SANTA CRUZ DE TENERIFE, Saturday March 20 2010
SPAIN'S two anarchist trade union federations held demonstrations in Tenerife's capital Santa Cruz on Saturday.
by JAMES TWEEDIE
The anarcho-syndicalist National Confederation of Labour (CNT) protested outside the regional headquarters of the Socialist Party of Spain (PSOE) – controls the national but not the Canarian regional government – against a variety of policies.
They carried a banner reading “Defend your rights – not one step further” in reference to budget cuts and tax rises.
CNT regional general secretary Alex Rodríguez said that the the protest was against the government's €50 billion bail-out of Spanish banks alongside the same amount in cuts to public spending.
Mr Rodriguez said that the government had “money for the banks and businesses, but nothing for the workers.”
The CNT, which celebrates its 100th anniversary this year, also opposes government plans to increase Value Added Tax (IVA) and to raise the retirement age to 67.
And it is critical of the recent agreement reached between Spain's two largest union federations, the communist Workers' Commissions (CCOO) and the PSOE - aligned General Union of Workers (UGT), and big business in the face of La Crisis.
After half an hour two police officers arrived and demanded the identity cards of everyone present, including the press. One protester explained that police permission is required for demonstrations of more than 20 people, which the CNT event had not reached.
Zapatistas
The same day the anarchist General Confederation of Labour (CGT), a 1979 split form the CNT, held a protest in solidarity with Mexico's Zapatista movement in Santa Cruz' central Candelaria Square.
Particpants held a banner reading “The Zaapatistas are not alone” and painted temporary murals on parcel paper taped to the wall of a nearby building.

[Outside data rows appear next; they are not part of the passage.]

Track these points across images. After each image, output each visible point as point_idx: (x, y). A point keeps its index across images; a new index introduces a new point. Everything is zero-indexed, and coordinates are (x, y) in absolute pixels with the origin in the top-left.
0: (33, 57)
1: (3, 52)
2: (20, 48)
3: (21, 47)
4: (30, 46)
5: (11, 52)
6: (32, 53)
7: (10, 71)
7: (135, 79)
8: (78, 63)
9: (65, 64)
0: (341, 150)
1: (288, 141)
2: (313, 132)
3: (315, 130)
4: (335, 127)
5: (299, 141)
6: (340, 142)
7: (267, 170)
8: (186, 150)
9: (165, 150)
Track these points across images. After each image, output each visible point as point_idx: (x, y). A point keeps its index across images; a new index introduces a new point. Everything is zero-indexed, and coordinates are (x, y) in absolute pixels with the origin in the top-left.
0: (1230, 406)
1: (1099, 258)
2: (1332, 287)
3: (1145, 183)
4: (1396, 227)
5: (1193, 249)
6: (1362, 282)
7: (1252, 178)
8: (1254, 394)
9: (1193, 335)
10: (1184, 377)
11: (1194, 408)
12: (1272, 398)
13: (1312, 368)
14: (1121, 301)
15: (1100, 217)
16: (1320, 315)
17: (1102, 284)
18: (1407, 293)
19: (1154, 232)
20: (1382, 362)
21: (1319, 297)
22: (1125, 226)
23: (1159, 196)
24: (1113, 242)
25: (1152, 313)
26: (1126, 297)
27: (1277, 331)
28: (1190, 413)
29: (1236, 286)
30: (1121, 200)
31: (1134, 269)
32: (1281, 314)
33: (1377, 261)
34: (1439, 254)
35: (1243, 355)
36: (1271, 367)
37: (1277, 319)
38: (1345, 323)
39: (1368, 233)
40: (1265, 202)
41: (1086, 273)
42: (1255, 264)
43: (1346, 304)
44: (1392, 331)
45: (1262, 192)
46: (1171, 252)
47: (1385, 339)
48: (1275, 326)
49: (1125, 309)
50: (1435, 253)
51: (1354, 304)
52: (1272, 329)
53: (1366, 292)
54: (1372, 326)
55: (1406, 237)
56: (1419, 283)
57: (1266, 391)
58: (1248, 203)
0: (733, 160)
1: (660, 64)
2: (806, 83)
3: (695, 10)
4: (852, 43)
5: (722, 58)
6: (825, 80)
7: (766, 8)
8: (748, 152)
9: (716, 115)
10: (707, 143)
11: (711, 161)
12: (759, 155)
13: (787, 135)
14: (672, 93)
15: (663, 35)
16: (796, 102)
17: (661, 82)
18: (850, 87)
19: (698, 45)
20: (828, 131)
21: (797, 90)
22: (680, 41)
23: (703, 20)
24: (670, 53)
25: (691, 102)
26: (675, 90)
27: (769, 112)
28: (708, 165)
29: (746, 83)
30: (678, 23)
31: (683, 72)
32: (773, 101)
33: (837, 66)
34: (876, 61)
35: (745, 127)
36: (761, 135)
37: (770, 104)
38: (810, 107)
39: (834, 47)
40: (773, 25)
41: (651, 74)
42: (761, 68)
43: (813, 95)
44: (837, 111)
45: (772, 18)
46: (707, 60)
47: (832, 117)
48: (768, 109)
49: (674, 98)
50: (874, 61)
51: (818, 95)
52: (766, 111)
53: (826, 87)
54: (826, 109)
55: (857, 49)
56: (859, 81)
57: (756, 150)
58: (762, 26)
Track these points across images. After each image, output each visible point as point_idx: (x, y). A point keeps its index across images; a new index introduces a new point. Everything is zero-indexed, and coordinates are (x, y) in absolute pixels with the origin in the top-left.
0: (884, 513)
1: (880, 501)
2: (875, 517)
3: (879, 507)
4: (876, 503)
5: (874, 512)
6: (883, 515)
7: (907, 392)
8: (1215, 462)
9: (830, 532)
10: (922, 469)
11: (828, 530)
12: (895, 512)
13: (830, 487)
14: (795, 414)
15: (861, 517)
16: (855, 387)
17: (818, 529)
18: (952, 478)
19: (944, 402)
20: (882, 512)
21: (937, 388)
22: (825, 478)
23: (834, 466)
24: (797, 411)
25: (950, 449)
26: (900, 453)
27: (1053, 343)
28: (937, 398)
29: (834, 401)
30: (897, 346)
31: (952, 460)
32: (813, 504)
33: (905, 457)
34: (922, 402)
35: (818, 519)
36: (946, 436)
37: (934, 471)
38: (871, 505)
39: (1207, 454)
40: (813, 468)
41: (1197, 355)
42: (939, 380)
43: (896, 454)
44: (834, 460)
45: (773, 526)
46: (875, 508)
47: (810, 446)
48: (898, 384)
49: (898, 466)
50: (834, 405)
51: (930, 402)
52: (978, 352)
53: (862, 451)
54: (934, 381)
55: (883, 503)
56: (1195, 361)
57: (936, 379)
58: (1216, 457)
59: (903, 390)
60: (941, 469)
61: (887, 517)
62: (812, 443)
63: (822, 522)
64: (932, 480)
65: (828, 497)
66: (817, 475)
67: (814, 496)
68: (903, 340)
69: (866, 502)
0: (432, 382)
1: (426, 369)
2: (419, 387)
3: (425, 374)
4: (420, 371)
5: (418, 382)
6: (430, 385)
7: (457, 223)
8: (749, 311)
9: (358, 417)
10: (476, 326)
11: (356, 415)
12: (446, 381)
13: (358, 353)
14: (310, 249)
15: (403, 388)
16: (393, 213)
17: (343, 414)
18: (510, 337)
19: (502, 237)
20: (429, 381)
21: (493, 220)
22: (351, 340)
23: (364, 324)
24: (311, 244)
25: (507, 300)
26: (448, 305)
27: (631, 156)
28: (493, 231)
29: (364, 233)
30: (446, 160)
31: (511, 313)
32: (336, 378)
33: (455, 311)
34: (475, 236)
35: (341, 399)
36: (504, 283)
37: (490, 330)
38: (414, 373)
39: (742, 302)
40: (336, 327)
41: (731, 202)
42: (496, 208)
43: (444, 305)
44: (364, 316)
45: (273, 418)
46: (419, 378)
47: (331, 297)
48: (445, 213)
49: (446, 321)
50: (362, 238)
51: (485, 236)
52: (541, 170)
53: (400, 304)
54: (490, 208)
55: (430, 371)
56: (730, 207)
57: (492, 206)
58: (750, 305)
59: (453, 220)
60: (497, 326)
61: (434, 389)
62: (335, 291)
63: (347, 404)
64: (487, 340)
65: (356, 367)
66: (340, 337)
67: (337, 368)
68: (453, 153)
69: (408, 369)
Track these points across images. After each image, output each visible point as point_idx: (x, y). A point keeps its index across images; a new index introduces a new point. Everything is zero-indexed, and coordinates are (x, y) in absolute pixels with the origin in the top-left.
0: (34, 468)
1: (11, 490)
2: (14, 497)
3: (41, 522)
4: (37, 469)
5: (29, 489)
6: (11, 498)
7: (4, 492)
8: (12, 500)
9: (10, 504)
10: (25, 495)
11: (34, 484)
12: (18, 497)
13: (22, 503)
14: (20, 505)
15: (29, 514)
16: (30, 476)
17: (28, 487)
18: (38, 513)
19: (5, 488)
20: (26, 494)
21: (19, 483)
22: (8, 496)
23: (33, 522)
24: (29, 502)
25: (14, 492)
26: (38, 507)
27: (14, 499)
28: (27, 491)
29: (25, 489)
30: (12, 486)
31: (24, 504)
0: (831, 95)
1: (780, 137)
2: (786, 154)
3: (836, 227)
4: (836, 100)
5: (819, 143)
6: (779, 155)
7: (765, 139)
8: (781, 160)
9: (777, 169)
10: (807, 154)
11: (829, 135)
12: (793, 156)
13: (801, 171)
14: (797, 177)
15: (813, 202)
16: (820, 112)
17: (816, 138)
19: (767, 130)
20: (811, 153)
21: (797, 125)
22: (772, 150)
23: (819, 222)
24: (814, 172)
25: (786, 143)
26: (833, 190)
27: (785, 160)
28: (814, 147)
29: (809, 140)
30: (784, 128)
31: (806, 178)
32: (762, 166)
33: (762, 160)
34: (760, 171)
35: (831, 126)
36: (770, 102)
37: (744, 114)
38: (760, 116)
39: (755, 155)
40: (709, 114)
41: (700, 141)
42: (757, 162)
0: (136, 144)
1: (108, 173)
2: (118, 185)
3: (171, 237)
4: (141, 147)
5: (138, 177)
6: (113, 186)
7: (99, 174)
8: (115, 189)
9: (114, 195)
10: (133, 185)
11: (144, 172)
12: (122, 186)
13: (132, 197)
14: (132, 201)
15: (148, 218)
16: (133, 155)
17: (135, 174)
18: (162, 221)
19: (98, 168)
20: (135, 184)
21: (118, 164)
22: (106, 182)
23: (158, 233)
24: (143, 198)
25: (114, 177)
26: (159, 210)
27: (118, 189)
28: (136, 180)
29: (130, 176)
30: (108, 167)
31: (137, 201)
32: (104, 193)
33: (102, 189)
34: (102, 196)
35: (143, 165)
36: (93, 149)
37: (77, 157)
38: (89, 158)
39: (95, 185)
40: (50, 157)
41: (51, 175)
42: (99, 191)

The Zapatista National Liberation Army (EZLN), formed in 1994, is named after early-19th century Mexican revolutionary peasant leader Emiliano Zapata.
Represented by the balaclava-wearing, pipe-smoking Subcomandante Marcos, the EZLN is thought of as an revolutionary guerilla movement.
But CGT member Juan Blasco insisted that the Zapatistas are a community movement campaigning for the rights of indigenous Mayan people in the southern Chiapas state.
He said: “The Zapatistas are a movement only for education, healthcare and justice.”
The protesters called for landowner-funded paramilitary squads, which they claim are also supported by the Mexican government, to leave Chiapas.
The paramilitaries have carried out a number of murders, including the 1997 Acteal massacre of some 45 unarmed men-women and children at church prayer meeting.
Chiapas has several hydro-electric dams and oil wells, but its majority Mayan or mixed-race population of smallholding farmers are among the poorest people in Mexico.